Home > News > Aktuelle Meldungen > Kokain-Konsum in Deutschland offenbar höher als vermutet
16.11.2005
Mit Hilfe eines neuen Verfahrens wurden deutsche Flüsse auf Rückstände von Kokain untersucht. Die Ergebnisse lassen Rückschlüsse auf den Kokainkonsum der Deutschen zu, der demzufolge deutlich über offiziellen Schätzungen liegt.
Forscherinnen und Forscher haben in 15 deutschen Flüssen nach Benzoylecgonin (BE), dem Abbauprodukt von Kokain gefahndet. BE entsteht im menschlichen Körper durch Verstoffwechselung von Kokain. Ein anderer Entstehungsprozess ist bislang nicht bekannt. Die Leitung der Studie oblag dem Nürnberger Institut für Biomedizinische und Pharmazeutische Forschung (IBMP), das bereits Kokainspuren auf den Toiletten des Bundestages und auf deutschen Euro-Scheinen nachgewiesen hat.
Die Wissenschaftlerinnen und Wissenschaftler haben zwei Wochen lang Wasser aus der Mitte der Flüsse sowie in der Nähe von Klärwerken abgeschöpft. Dabei zeigte sich, dass die Konzentration von Benzoylecgonin dort, wo Klärwerke ihr Wasser in die Flüsse einleiten, deutlich ansteigt. Durch Hochrechnung kommt das Team um Prof. Sörgel zu bemerkenswerten Ergebnissen: Wasserproben des Rheins ergaben zum Beispiel, dass täglich die Abbauprodukte von 30 Kilogramm reinem Kokain durch die Abwässer in den Fluss gelangen. Das soll in etwa einem Straßenwert von 4,5 Millionen Euro entsprechen. Aufs Jahr gerechnet würden demnach allein von den Rhein-Anwohnern 1,64 Milliarden Euro für elf Tonnen Kokain ausgegeben. Die Analysen von Wasserproben der anderen Flüsse zeichneten ein ähnliches Bild.
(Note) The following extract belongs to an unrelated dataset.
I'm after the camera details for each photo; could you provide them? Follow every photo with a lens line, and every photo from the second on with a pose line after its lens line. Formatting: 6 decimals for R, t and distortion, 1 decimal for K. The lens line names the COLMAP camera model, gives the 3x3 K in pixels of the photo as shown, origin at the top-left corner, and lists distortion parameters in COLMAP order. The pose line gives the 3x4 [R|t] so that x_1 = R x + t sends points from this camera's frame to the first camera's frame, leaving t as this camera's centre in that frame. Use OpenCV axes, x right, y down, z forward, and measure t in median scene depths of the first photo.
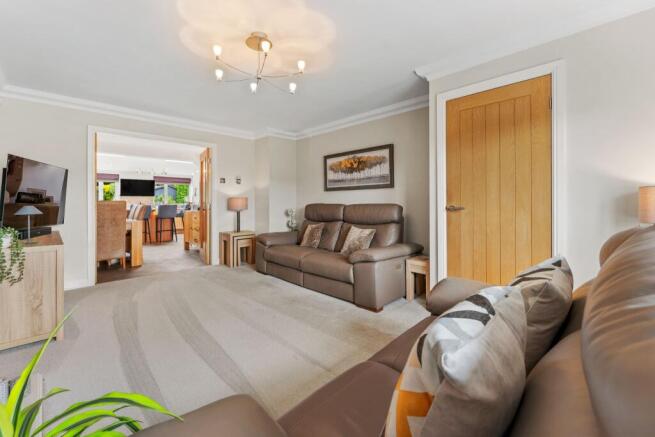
lens RADIAL K [[266.9, 0, 328.0], [0, 266.9, 200.0], [0, 0, 1]] dist [0.000914, 0.000183]
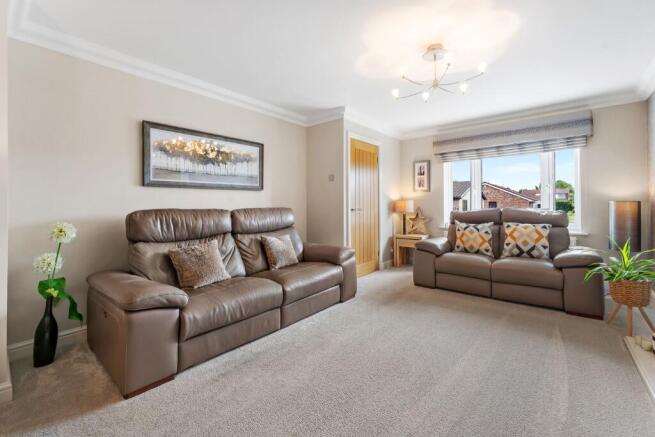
lens RADIAL K [[266.9, 0, 327.5], [0, 266.9, 203.8], [0, 0, 1]] dist [0.000914, 0.000183]
pose [[-0.076898, -0.002506, 0.997036, -0.642019], [-0.002880, 0.999993, 0.002291, -0.001153], [-0.997035, -0.002695, -0.076905, 0.752486]]
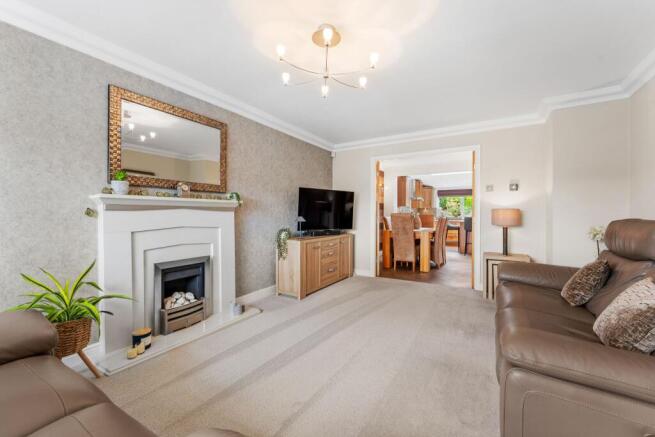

Auf der Grundlage von repräsentativen Befragungen ging die Bundesregierung noch im Jahr 2004 davon aus, dass 0,8 Prozent der 18- bis 59-Jährigen Deutschen mindestens einmal im Jahr Kokain konsumieren. Der Leiter der Studie Prof. Fritz Sörgel fordert, die Drogenstatistik nach oben zu korrigieren. „In Wahrheit sind es wohl dreimal so viele“, meint Sörgel in der Sendung stern TV.
Das Verfahren wurde bereits im italienischen Fluss Po und der Londoner Themse eingesetzt. Die Ergebnisse weisen auch dort darauf hin, dass deutlich mehr gekokst wird, als dies Befragungen nahe legen.